Don't chase goals, build a way of life
Don't chase goals, build a way of life.
Enjoy
LW

The Letter – Hunter S. Thompson to Hume Logan (1958)
“Every person is the sum total of their reactions to experience. As your experiences differ and multiply, you become a different person, and hence your perspective changes. This goes on and on. Every reaction is a learning process; every significant experience alters your perspective.
So it would seem foolish, would it not, to adjust our lives to the demands of a goal we see from a different angle every day? How could we ever hope to accomplish anything other than galloping neurosis?
The answer, then, must not deal with goals at all, or not with tangible goals, anyway. To put our faith in tangible goals would seem to be, at best, unwise. We do not strive to be firemen, we do not strive to be bankers, nor policemen, nor doctors. We strive to be ourselves.
But do not misunderstand me. I do not mean that we cannot be firemen, bankers, or doctors, but that we must make the goal conform to the individual rather than make the individual conform to the goal. In every person, heredity and environment have combined to produce a creature of certain abilities and desires, including a deeply ingrained need to function in such a way that their life will be meaningful. A person has to be something; they have to matter.
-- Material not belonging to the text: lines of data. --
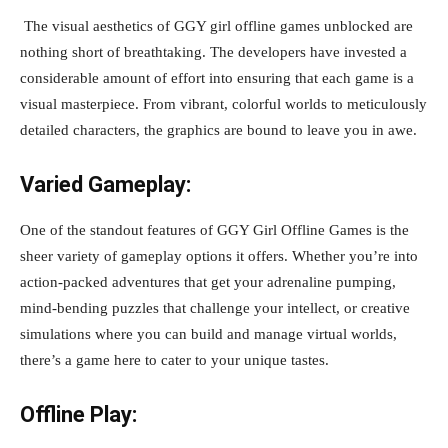
The visual aesthetics of GGY girl offline games unblocked are
nothing short of breathtaking. The developers have invested a
considerable amount of effort into ensuring that each game is a
visual masterpiece. From vibrant, colorful worlds to meticulously
detailed characters, the graphics are bound to leave you in awe.
Varied Gameplay:
One of the standout features of GGY Girl Offline Games is the
sheer variety of gameplay options it offers. Whether you’re into
action-packed adventures that get your adrenaline pumping,
mind-bending puzzles that challenge your intellect, or creative
simulations where you can build and manage virtual worlds,
there’s a game here to cater to your unique tastes.
Offline Play:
As I see it then, the formula runs like this: a man must choose a path which will let his abilities function at maximum efficiency toward the gratification of his desires.
In doing this, he is fulfilling a need (giving himself identity), he avoids frustrating his potential (choosing a path which puts no limit on his self-development), and he avoids the terror of seeing his goal wilt or lose its charm as he draws closer to it (rather than bending himself to meet the demands of that which he seeks, he has bent his goal to conform to his own abilities and desires).
In short, he has not dedicated his life to reaching a pre-defined goal, but he has rather chosen a way of life he knows he will enjoy. The goal is absolutely secondary: it is the functioning toward the goal which is important. And it seems almost ridiculous to say that a man must function in a pattern of his own choosing, for to let another man define your own goals is to give up one of the most meaningful aspects of life, the definitive act of will which makes a man an individual.
A man who procrastinates in his choosing will inevitably have his choice made for him by circumstance. So if you now number yourself among the disenchanted, then you have no choice but to accept things as they are, or to seriously seek something else. But beware of looking for goals: look for a way of life. Decide how you want to live and then see what you can do to make a living within that way of life. But you say, ‘I do not know where to look; I do not know what to look for.’
And there is the crux. Is it worth giving up what I have to look for something better? I do not know. Who can make that decision but you? But even by deciding to look, you go a long way toward making the choice.
I am not trying to send you out ‘on the road’ in search of Valhalla, but merely pointing out that it is not necessary to accept the choices handed down to you by life as you know it. There is more to it than that. No one has to do something they do not want to do for the rest of their lives.”